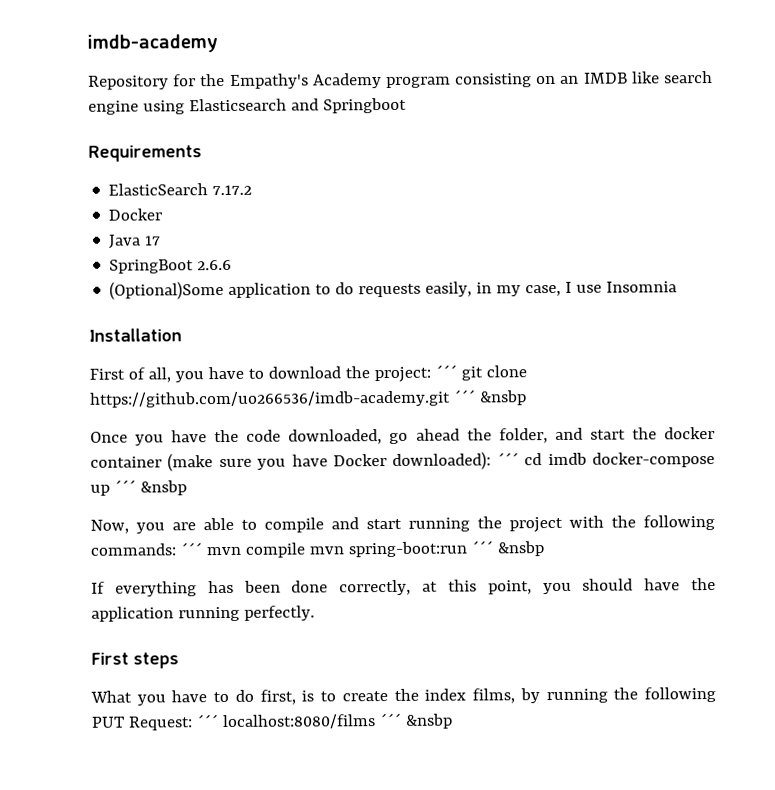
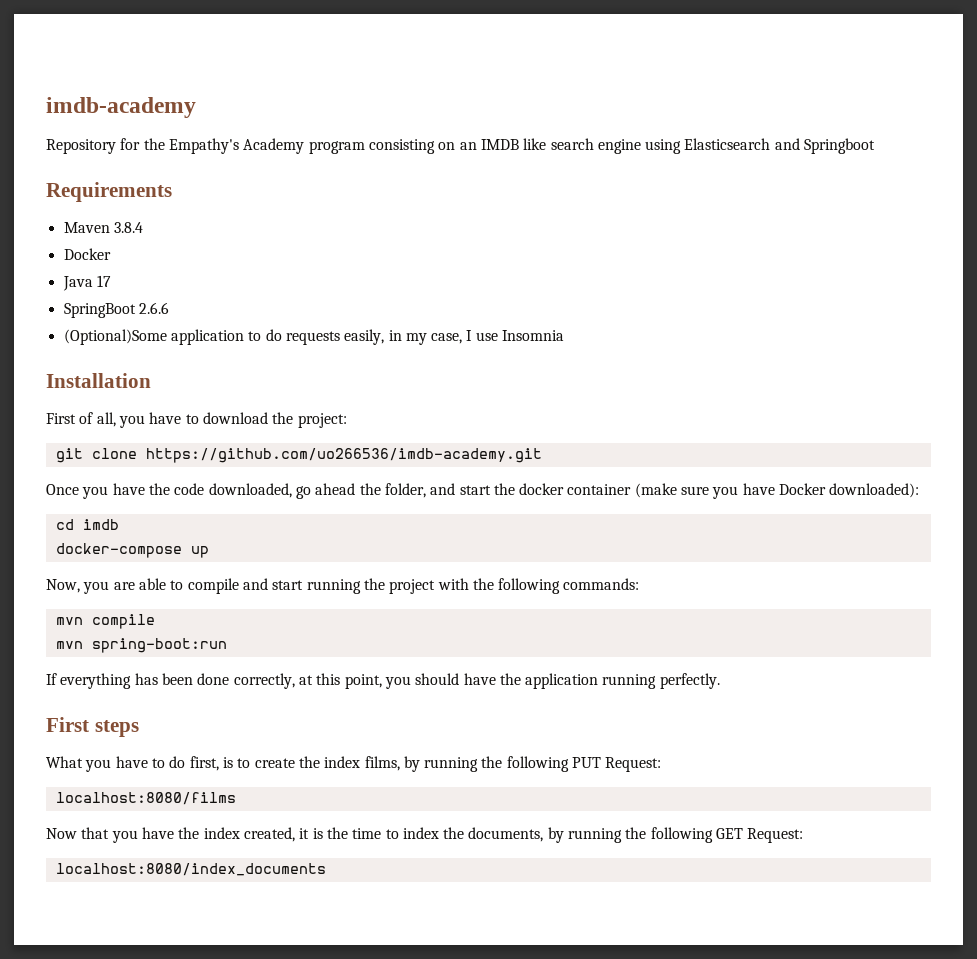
[108,183,253,196] ElasticSearch 7.17.2 -> [63,222,143,233] Maven 3.8.4
[434,364,457,378] ´´´ -> (347, 420) //
[452,389,527,406] ´´´ &nsbp -> (542, 455) none
[496,452,519,466] ´´´ -> (920, 490) //
(587, 459) none -> (119, 524) //
[113,479,187,496] ´´´ &nsbp -> (209, 552) none
[179,542,202,556] ´´´ -> (640, 584) //
(305, 550) none -> (155, 621) //
[470,540,544,557] ´´´ &nsbp -> (227, 645) none
[195,714,219,728] ´´´ -> (662, 764) //
[378,712,453,729] ´´´ &nsbp -> [46,827,804,843] [55,863,326,876] // Now that you have the index created, it is the time to index the documents, by running the following GET Request: // localhost:8080/index_documents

**Description of the task**
Go through the data above and copy each line in which "none" appears.

**Task output**
[452,389,527,406] ´´´ &nsbp -> (542, 455) none
(587, 459) none -> (119, 524) //
[113,479,187,496] ´´´ &nsbp -> (209, 552) none
(305, 550) none -> (155, 621) //
[470,540,544,557] ´´´ &nsbp -> (227, 645) none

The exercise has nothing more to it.